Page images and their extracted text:
····················
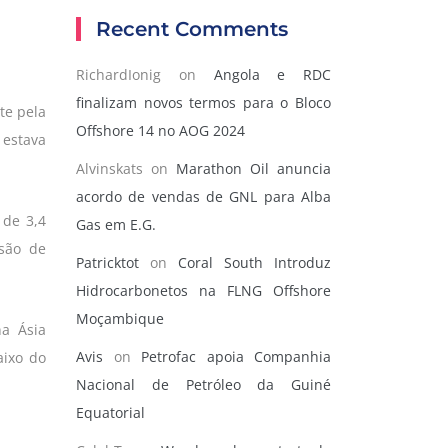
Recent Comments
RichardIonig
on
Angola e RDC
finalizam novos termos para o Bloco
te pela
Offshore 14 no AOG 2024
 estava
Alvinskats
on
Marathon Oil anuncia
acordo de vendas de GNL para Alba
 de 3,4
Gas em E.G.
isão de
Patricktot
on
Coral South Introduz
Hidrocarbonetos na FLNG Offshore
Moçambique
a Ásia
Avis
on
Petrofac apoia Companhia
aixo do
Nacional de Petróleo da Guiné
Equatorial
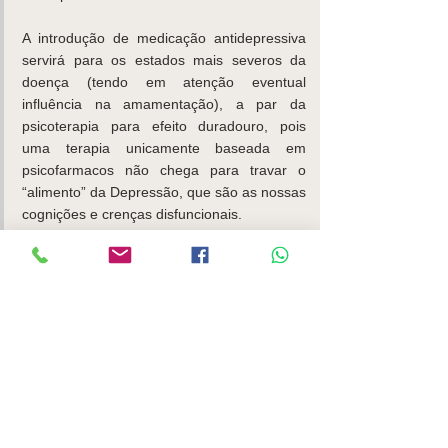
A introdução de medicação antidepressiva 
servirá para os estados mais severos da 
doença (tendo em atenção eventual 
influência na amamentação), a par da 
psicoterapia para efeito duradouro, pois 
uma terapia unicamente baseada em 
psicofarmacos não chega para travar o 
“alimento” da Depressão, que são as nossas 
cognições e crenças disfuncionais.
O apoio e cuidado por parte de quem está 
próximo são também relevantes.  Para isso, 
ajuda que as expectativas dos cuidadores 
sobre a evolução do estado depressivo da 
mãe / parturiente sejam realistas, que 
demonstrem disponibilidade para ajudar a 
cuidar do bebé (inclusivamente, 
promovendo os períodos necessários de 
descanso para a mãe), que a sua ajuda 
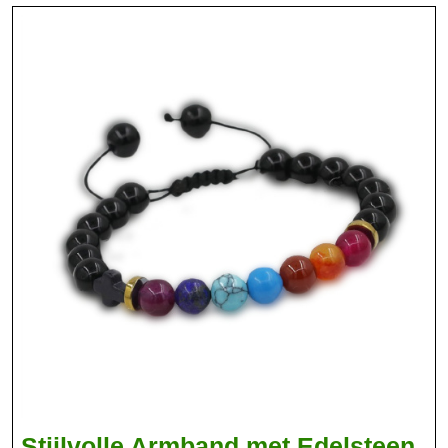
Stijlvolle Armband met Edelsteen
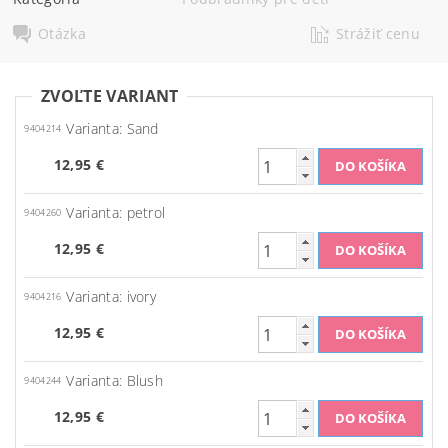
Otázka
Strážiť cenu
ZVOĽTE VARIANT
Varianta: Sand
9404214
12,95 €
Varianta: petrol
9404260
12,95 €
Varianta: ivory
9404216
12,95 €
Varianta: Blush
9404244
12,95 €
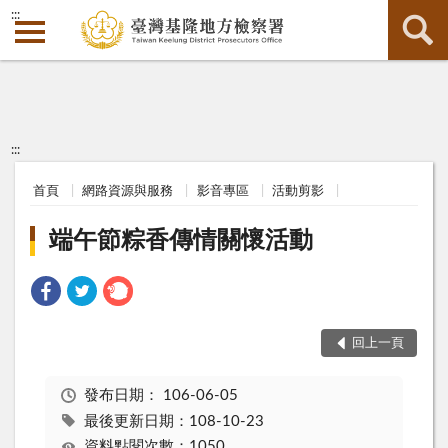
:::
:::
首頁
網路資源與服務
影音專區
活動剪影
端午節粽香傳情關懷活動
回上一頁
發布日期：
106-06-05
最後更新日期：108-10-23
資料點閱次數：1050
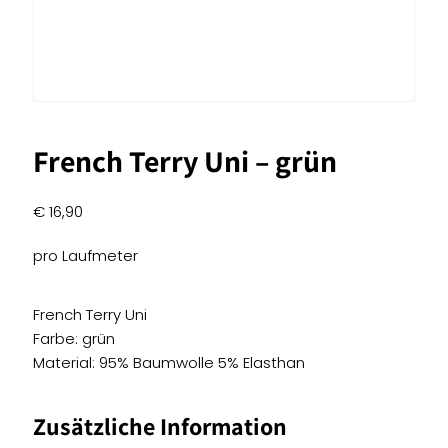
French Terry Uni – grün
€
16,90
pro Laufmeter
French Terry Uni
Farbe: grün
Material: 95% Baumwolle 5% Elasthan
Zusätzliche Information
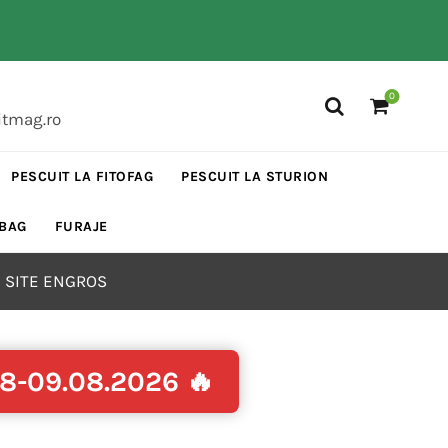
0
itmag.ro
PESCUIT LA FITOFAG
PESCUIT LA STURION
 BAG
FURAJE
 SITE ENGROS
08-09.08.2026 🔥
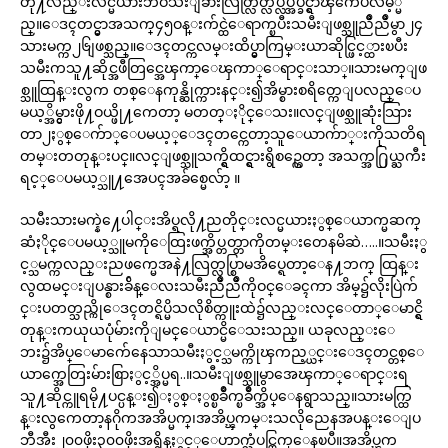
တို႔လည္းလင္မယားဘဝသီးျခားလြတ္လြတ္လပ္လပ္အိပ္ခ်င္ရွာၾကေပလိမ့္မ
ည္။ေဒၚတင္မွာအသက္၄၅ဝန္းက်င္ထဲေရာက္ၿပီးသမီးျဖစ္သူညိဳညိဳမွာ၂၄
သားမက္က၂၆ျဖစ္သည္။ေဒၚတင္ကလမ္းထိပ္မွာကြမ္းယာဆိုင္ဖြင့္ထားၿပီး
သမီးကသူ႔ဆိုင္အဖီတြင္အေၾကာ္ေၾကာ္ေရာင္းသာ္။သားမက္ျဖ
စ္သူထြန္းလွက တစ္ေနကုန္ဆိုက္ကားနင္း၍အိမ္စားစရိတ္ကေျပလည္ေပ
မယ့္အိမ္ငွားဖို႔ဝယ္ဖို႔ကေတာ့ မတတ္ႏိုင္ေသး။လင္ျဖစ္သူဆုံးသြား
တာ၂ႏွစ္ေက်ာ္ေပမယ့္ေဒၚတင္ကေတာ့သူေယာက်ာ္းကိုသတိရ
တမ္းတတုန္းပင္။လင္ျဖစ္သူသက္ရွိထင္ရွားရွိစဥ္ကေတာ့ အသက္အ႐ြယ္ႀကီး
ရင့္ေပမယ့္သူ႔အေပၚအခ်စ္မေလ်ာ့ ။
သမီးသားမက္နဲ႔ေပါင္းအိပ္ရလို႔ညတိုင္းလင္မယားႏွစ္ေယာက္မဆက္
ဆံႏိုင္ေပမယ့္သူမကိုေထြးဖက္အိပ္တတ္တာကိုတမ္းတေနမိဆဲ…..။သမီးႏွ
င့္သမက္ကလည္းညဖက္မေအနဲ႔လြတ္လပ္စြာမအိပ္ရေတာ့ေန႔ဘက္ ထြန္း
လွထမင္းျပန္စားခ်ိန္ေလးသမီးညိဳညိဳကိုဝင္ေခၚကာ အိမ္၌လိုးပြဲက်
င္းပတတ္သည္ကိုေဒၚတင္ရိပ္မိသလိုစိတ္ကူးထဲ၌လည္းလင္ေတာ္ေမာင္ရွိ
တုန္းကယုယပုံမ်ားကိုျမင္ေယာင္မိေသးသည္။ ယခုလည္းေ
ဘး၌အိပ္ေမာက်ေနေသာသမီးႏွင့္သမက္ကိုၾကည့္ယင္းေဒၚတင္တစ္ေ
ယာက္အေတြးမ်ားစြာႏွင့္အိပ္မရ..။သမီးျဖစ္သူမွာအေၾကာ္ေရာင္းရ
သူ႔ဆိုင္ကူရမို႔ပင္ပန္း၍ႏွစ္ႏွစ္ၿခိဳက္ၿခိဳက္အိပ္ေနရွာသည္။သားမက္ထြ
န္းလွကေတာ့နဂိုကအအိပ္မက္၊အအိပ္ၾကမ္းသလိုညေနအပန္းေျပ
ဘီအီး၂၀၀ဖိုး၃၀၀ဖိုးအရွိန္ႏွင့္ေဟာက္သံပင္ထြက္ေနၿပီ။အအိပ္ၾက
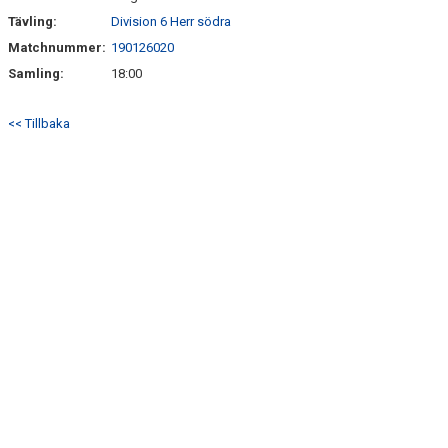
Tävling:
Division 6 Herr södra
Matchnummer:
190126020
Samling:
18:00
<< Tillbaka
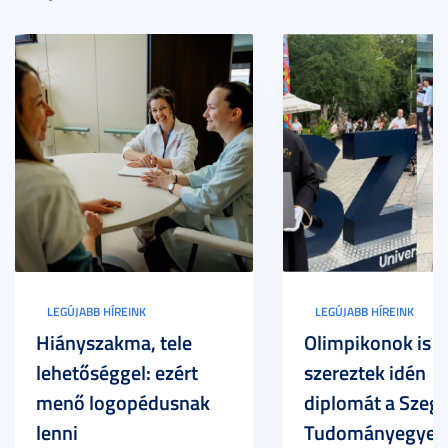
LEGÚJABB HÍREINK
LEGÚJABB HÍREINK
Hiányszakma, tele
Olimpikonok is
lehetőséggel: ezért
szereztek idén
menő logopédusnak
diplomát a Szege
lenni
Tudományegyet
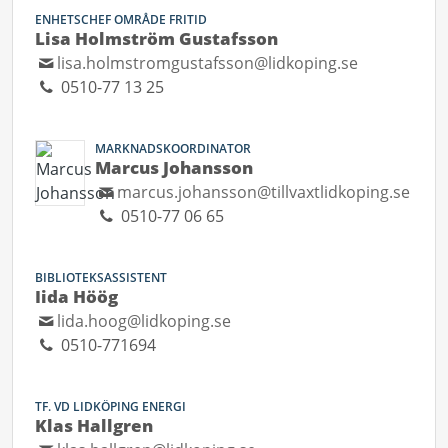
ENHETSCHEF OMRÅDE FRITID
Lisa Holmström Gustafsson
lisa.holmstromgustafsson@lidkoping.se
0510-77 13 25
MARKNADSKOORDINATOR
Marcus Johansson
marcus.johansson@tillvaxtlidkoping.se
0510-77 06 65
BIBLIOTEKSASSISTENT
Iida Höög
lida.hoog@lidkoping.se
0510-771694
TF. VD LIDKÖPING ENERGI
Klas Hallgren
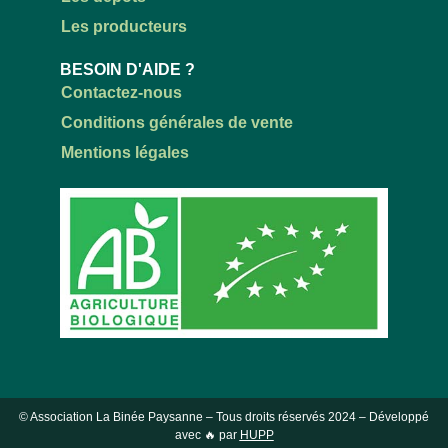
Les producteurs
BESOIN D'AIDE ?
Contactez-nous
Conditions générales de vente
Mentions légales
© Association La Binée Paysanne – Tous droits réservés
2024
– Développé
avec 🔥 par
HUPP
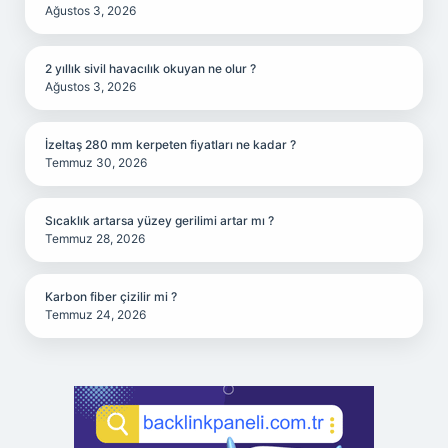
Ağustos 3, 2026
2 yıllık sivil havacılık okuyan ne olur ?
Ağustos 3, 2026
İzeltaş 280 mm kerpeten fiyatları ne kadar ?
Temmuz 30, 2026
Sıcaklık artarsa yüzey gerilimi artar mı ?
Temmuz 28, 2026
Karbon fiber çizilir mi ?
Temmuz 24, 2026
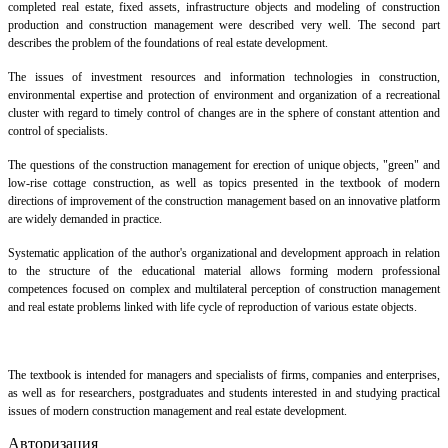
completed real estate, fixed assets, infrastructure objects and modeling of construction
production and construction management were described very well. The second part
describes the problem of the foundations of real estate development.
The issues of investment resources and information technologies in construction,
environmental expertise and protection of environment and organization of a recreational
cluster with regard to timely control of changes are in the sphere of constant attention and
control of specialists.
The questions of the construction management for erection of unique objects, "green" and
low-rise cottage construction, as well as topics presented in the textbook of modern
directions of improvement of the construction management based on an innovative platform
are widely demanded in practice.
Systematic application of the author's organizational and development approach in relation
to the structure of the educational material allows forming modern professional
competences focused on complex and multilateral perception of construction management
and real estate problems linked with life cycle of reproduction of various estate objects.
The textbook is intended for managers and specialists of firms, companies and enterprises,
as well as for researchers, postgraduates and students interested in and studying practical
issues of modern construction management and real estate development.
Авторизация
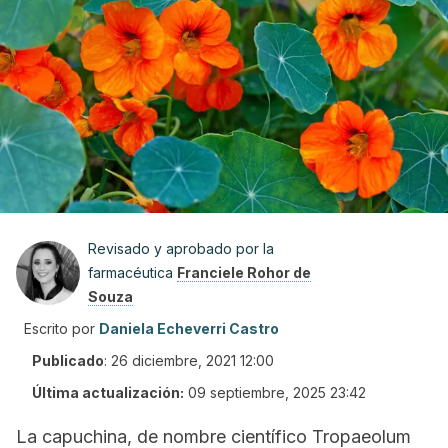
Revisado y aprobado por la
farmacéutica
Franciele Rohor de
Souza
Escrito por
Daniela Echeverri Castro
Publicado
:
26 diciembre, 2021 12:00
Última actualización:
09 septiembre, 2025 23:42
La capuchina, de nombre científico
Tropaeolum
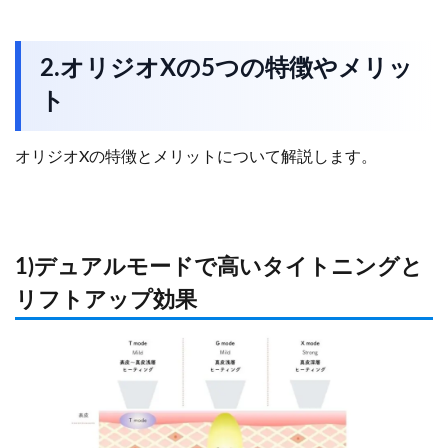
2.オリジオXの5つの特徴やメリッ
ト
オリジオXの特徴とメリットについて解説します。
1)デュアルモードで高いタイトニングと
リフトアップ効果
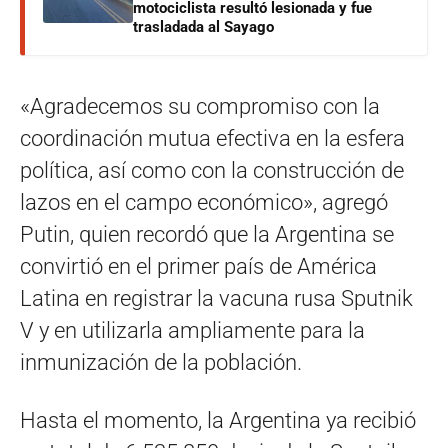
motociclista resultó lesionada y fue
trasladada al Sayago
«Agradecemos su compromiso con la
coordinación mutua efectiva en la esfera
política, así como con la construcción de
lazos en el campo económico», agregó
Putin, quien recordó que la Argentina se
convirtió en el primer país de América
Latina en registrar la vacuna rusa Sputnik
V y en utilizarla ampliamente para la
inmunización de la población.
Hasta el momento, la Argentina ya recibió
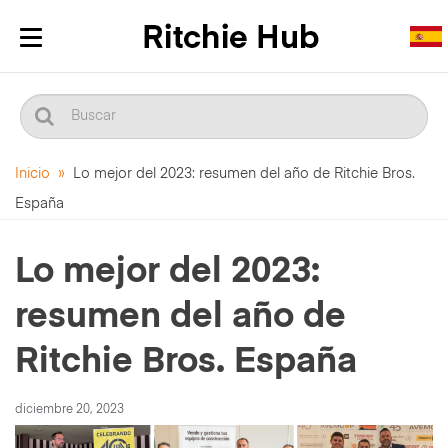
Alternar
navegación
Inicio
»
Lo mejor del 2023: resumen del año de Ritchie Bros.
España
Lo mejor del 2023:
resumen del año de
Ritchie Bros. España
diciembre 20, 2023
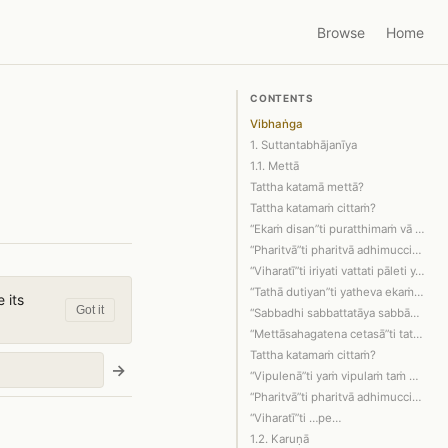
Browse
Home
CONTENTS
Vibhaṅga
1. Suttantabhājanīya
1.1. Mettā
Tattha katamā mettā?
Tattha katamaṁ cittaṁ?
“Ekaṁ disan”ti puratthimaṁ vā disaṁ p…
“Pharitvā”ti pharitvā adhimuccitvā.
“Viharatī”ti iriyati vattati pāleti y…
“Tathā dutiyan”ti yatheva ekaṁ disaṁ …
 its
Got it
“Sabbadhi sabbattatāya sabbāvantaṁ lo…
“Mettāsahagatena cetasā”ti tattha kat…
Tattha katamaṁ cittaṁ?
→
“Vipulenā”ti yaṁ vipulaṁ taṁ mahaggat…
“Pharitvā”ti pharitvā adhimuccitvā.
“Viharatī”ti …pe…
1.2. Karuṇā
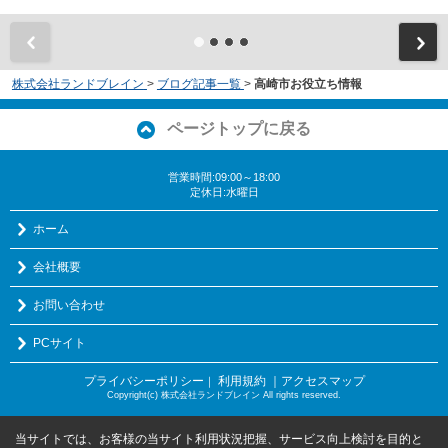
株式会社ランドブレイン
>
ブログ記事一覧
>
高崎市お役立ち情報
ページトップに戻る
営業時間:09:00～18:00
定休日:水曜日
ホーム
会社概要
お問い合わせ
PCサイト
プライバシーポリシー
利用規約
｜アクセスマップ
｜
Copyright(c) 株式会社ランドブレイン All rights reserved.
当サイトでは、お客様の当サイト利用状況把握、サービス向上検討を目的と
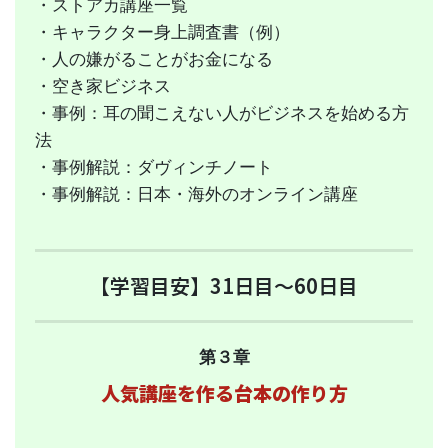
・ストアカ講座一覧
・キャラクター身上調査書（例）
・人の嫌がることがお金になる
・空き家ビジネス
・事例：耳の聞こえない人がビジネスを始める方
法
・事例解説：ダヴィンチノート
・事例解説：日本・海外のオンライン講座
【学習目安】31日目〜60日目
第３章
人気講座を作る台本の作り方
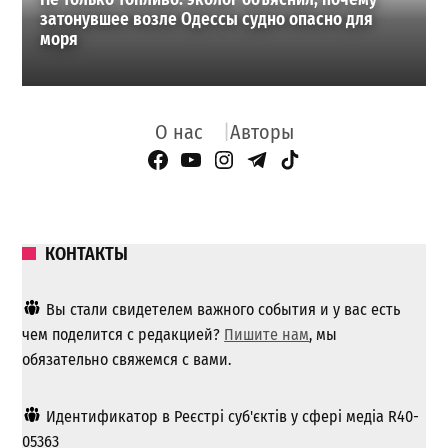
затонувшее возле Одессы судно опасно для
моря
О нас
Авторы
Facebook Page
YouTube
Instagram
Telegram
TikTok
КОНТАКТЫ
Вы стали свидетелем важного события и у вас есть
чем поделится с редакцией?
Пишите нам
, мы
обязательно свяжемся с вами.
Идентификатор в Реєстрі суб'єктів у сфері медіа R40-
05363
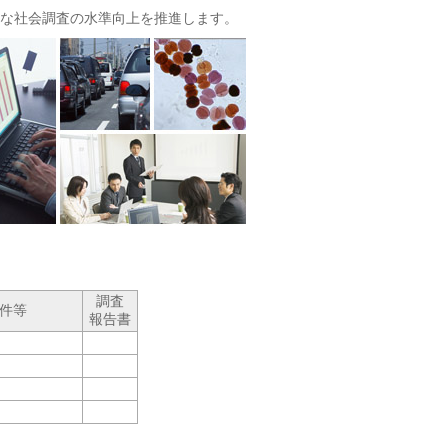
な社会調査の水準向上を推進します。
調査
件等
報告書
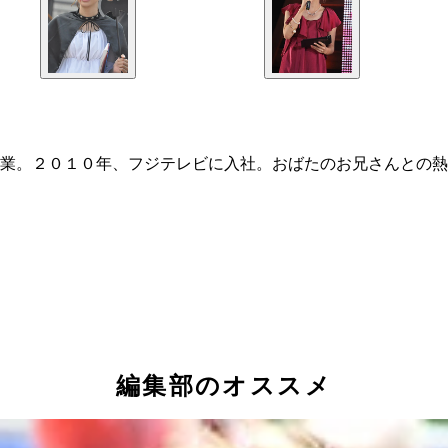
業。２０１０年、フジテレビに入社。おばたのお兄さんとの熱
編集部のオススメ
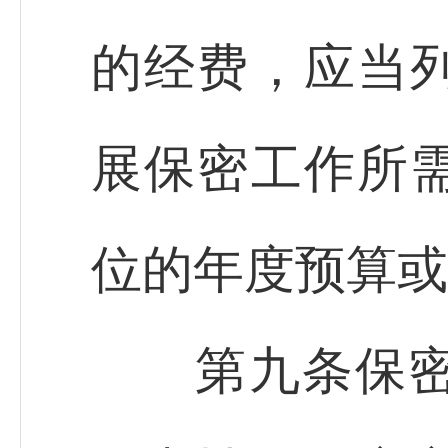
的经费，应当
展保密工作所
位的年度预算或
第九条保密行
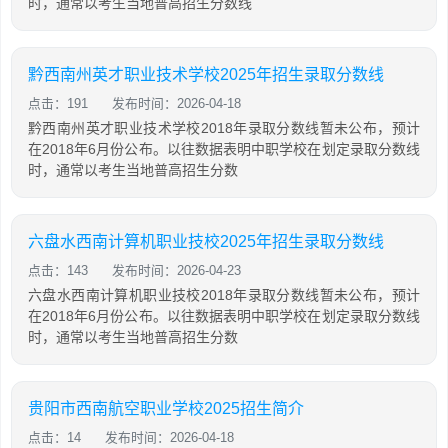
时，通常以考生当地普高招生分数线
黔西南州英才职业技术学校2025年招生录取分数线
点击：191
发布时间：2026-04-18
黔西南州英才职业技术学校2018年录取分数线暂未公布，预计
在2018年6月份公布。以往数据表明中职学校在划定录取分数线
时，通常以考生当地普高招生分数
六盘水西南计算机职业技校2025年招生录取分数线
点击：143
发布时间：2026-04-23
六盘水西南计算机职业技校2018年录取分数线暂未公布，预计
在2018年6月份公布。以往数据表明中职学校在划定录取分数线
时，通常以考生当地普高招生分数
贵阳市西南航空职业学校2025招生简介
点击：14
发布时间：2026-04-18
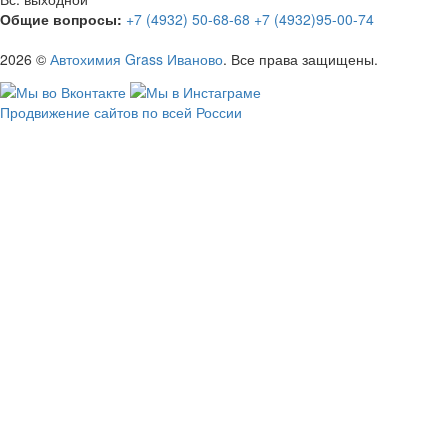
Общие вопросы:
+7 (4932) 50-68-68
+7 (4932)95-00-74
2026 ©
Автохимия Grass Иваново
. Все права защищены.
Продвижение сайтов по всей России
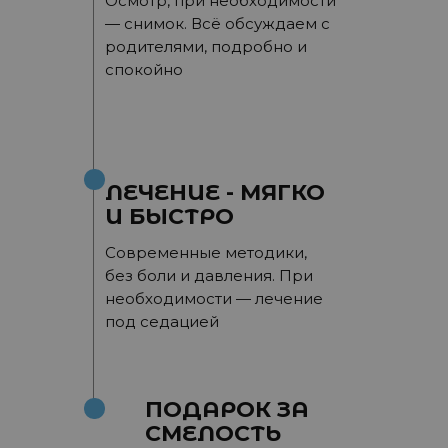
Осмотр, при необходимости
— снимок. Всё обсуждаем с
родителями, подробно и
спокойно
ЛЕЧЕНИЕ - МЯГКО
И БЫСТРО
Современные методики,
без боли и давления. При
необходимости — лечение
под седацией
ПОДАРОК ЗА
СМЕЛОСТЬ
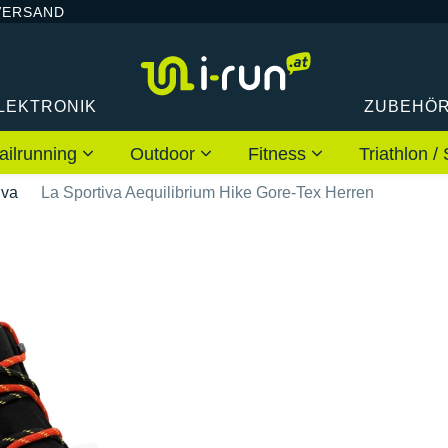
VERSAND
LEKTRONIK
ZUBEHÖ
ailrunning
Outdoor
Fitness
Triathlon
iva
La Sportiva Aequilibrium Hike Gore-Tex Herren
····················
- **To-do item**
Copy word for word the lines from the line with "ENHETSCHEF OMRÅDE FRITID" to the line with "Temmuz 24, 2026", including both of those lines. Leave the picture markers out of your answer.

- **Result for this task**
ENHETSCHEF OMRÅDE FRITID
Lisa Holmström Gustafsson
lisa.holmstromgustafsson@lidkoping.se
0510-77 13 25
MARKNADSKOORDINATOR
Marcus Johansson
marcus.johansson@tillvaxtlidkoping.se
0510-77 06 65
BIBLIOTEKSASSISTENT
Iida Höög
lida.hoog@lidkoping.se
0510-771694
TF. VD LIDKÖPING ENERGI
Klas Hallgren
Les producteurs
BESOIN D'AIDE ?
Contactez-nous
Conditions générales de vente
Mentions légales
© Association La Binée Paysanne – Tous droits réservés
2024
– Développé
avec 🔥 par
HUPP
Ağustos 3, 2026
2 yıllık sivil havacılık okuyan ne olur ?
Ağustos 3, 2026
İzeltaş 280 mm kerpeten fiyatları ne kadar ?
Temmuz 30, 2026
Sıcaklık artarsa yüzey gerilimi artar mı ?
Temmuz 28, 2026
Karbon fiber çizilir mi ?
Temmuz 24, 2026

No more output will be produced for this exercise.